• **What is expected**
Tally how many lines of these entries hold the string "object". Return the number alone.
Records for the exercise Block Start
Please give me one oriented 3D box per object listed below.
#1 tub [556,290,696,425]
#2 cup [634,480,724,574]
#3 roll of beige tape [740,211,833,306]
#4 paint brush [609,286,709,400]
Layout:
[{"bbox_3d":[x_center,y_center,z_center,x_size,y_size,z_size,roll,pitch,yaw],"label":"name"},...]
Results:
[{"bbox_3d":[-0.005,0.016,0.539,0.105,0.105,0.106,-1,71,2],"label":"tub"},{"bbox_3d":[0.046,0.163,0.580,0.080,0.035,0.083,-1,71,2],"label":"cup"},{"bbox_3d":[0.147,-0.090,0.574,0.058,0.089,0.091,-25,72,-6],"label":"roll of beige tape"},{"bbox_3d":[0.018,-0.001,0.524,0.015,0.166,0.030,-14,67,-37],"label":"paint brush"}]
Records for the exercise Block End
Records for the exercise Block Start
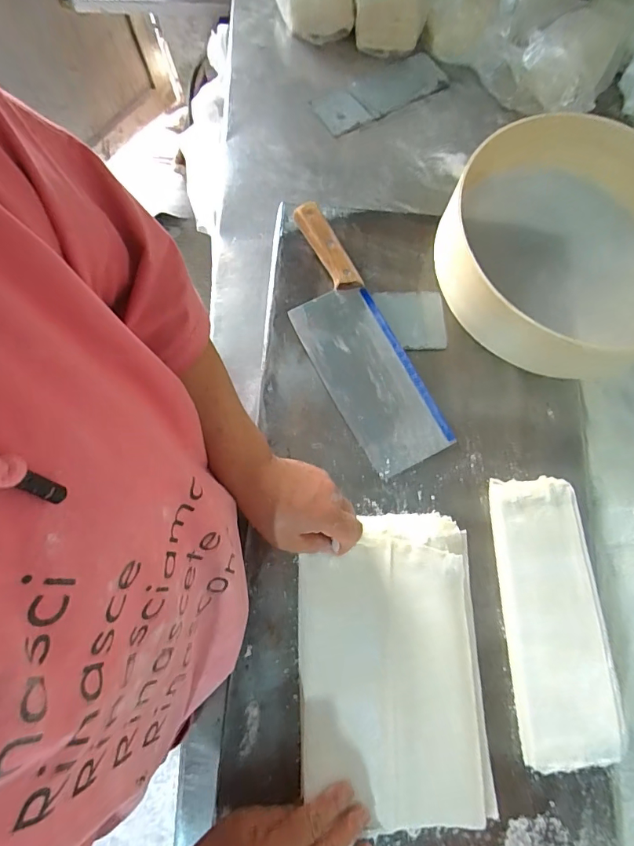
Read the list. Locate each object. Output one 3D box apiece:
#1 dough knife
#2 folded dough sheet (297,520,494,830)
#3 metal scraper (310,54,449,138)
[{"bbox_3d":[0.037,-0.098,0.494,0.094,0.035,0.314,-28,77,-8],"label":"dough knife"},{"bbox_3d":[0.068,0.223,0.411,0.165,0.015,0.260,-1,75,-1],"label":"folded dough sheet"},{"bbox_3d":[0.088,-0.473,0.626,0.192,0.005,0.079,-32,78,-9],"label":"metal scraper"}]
Records for the exercise Block End
• **Output**
2